Here's another example. A few years ago an associate asked my opinion about a condominium on the east coast. I did review the financials and I saw that this rather large building (approx 60 units) had about $180,000 in reserves. Could that be a problem? I suggested to my associate that they should be prepared for 1) fee increases, 2) possible special assessments and 3) resistance to fee increases or special assessments by other owners which could have an impact on maintenance. That potential buyer did hire an inspector and they did find some unit issues, but they proceeded with the purchase. They are happy in their unit, but the reserve situation has created problems for that HOA.

At that HOA several years later the board and management faced replacing all of the hallway carpets. It was determined that reserves were inadequate. So the carpets were removed, the concrete floors patched and then painted. No carpet was installed. You can imagine that some owners were unhappy about that; the long corridors became echo chambers. Yet others also argued that they were unwilling to shoulder the burden of a special assessment.

When there are insufficient reserves to handle capital costs, there may be differing opinions among owners on how to deal with this. Some owners may have their own idea of priority of spending of those reserve funds and it may not include fair distribution on the property. That priority may also take the perspective "If it really isn't broken then don't fix it" and the board may operate with an austerity program. That program may show up in interesting ways. The example of painting hallways in lieu of replacing carpeting is an example.

Some owners will be unhappy when  maintenance alternatives are employed to avoid special assessments or increases in reserve funding. Some will accept maintenance compromises to keep those fees where they are. Some will be unhappy with what they perceive to be a change in quality if alternative methods and materials are used. A few may complain about any common area maintenance which occurs in areas for which they derive no immediate benefit.
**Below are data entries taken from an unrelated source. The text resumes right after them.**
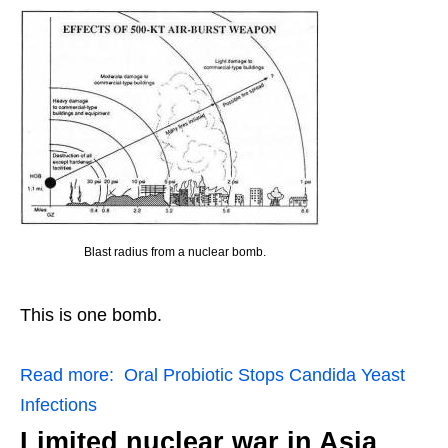
Blast radius from a nuclear bomb.
This is one bomb.
Read more:
Oral Probiotic Stops Candida Yeast
Infections
Limited nuclear war in Asia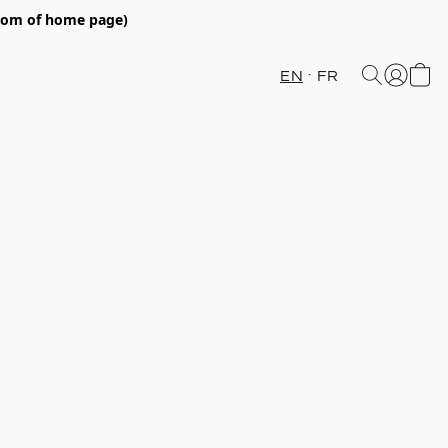
ttom of home page)
EN
FR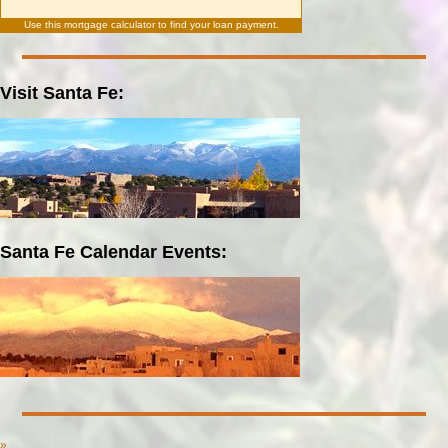
Use this
mortgage calculator
to find your loan payment.
Visit Santa Fe:
Santa Fe Calendar Events:
»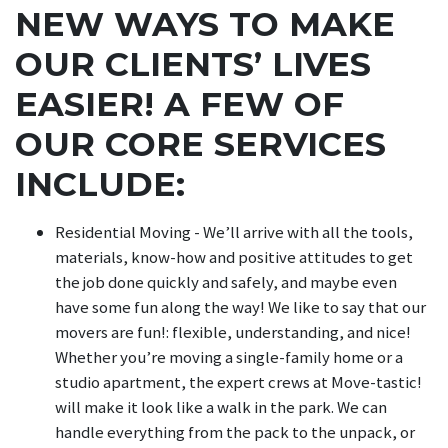
NEW WAYS TO MAKE
OUR CLIENTS’ LIVES
EASIER! A FEW OF
OUR CORE SERVICES
INCLUDE:
Residential Moving - We’ll arrive with all the tools,
materials, know-how and positive attitudes to get
the job done quickly and safely, and maybe even
have some fun along the way! We like to say that our
movers are fun!: flexible, understanding, and nice!
Whether you’re moving a single-family home or a
studio apartment, the expert crews at Move-tastic!
will make it look like a walk in the park. We can
handle everything from the pack to the unpack, or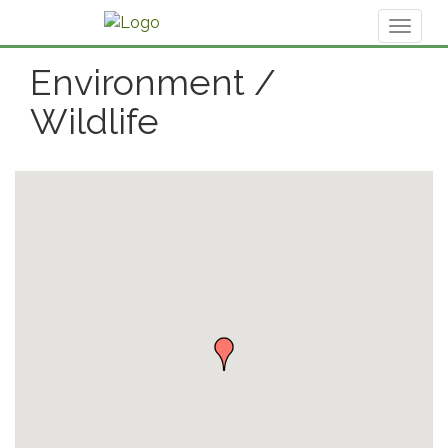
Toggl
naviga
Environment /
Wildlife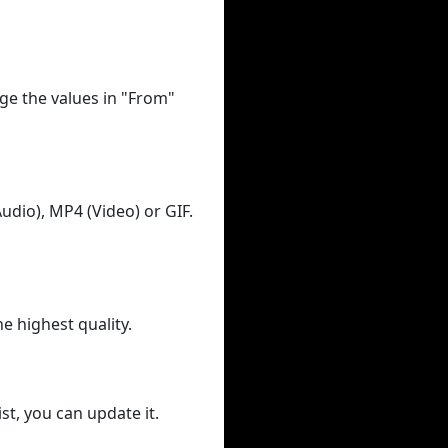
ge the values in "From"
udio), MP4 (Video) or GIF.
he highest quality.
st, you can update it.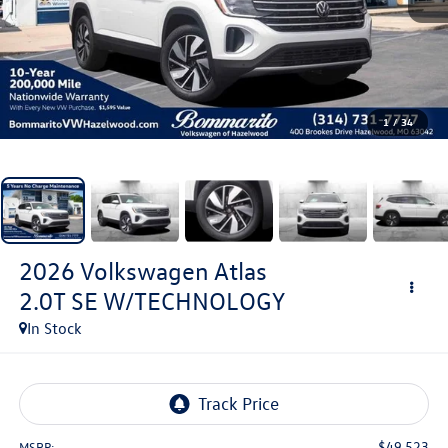
1
/
34
2026
Volkswagen Atlas
2.0T SE W/TECHNOLOGY
In Stock
$49,523
MSRP: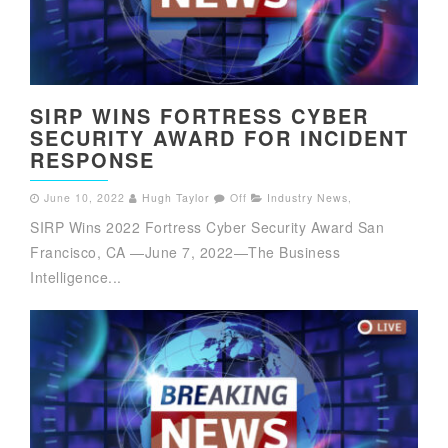
SIRP WINS FORTRESS CYBER
SECURITY AWARD FOR INCIDENT
RESPONSE
June 10, 2022
Hugh Taylor
Off
Industry News
,
SIRP Wins 2022 Fortress Cyber Security Award San
Francisco, CA —June 7, 2022—The Business
Intelligence...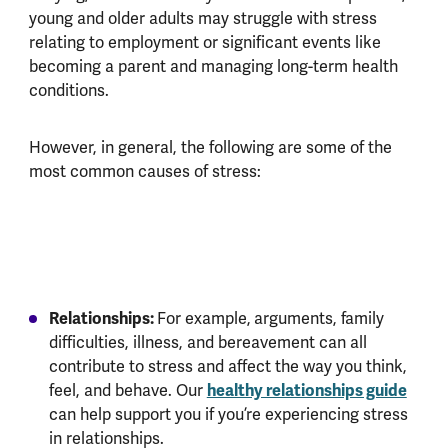
young and older adults may struggle with stress
relating to employment or significant events like
becoming a parent and managing long-term health
conditions.
However, in general, the following are some of the
most common causes of stress:
Relationships:
For example,
arguments, family
difficulties, illness, and bereavement can all
contribute to stress and affect the way you think,
healthy relationships guide
feel, and behave. Our
can help support you if you’re experiencing stress
in relationships.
Here's another example. An associate lived in a townhouse complex in which the windows were defined a "common elements". They thought that was wonderful as they would never have to save for or deal with window maintenance and replacement. However, about 10 years after purchase the board of that HOA decided it was time to replace all of the windows and assessed each unit about $10,000 to do this. My associate insisted that the windows in their unit were fine and did not need to be replaced, but to no avail. The board had decided to change all windows so as to treat all owners fairly and equally. A few other owners were unhappy with this, but it is my understanding the majority were not willing to make it an issue. So the project proceeded and my associate received their $10,000 invoice.

It can go both ways. However, if there are adequate reserves, the maintenance becomes more one of establishing priorities and adhering to reasonable budgets.
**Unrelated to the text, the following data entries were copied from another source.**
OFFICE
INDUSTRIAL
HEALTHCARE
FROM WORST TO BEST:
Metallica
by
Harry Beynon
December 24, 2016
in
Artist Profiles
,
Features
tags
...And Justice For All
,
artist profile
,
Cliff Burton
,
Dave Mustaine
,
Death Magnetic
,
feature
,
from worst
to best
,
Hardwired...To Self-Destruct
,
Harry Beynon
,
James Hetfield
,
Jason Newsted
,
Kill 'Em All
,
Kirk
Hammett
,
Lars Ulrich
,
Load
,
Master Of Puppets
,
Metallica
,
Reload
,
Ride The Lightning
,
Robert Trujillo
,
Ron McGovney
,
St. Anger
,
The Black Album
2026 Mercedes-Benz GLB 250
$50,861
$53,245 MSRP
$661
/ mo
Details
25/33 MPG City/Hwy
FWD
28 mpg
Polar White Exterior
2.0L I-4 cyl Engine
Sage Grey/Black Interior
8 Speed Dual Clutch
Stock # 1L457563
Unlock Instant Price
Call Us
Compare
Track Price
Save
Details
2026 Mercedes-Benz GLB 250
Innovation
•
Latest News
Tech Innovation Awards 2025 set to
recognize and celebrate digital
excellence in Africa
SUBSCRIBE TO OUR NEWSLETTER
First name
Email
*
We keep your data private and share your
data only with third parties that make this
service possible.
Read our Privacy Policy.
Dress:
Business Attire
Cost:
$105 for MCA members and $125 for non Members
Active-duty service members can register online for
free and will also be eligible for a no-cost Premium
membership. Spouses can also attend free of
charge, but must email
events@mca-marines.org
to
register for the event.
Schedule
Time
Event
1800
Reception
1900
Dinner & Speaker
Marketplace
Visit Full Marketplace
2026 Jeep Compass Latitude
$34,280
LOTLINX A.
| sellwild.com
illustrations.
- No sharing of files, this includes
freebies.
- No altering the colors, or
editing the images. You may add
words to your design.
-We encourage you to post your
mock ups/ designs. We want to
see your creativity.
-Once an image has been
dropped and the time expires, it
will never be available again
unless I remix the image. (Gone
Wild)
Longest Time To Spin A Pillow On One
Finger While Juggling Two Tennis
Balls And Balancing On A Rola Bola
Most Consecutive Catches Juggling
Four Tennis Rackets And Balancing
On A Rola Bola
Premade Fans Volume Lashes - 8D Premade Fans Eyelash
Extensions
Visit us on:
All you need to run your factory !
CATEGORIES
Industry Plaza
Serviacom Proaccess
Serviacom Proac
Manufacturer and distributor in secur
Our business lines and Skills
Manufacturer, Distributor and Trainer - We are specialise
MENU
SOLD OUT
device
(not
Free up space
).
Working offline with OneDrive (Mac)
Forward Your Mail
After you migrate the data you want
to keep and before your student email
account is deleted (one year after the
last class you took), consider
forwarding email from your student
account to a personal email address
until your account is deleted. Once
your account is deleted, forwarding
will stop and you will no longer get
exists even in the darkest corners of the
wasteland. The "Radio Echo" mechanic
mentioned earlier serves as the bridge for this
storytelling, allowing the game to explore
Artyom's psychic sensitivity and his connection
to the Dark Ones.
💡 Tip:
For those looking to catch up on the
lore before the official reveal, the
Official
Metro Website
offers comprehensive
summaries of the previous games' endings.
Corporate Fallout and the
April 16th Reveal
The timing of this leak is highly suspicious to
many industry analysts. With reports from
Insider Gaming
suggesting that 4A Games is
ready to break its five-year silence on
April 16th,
This is why I argue for setting reasonable maintenance priorities, performing reserves studies on a regular basis and then taking incremental steps to accrue sufficient funds to handle the identified issues. I've concluded that many of the complaints of owners can be traced to maintenance and condition, and that in turn is directly a consequence of available funds. There will be exceptions to the rule, but I've seen enough in my 15 years to make the simplistic statement that "money is the root of most issues".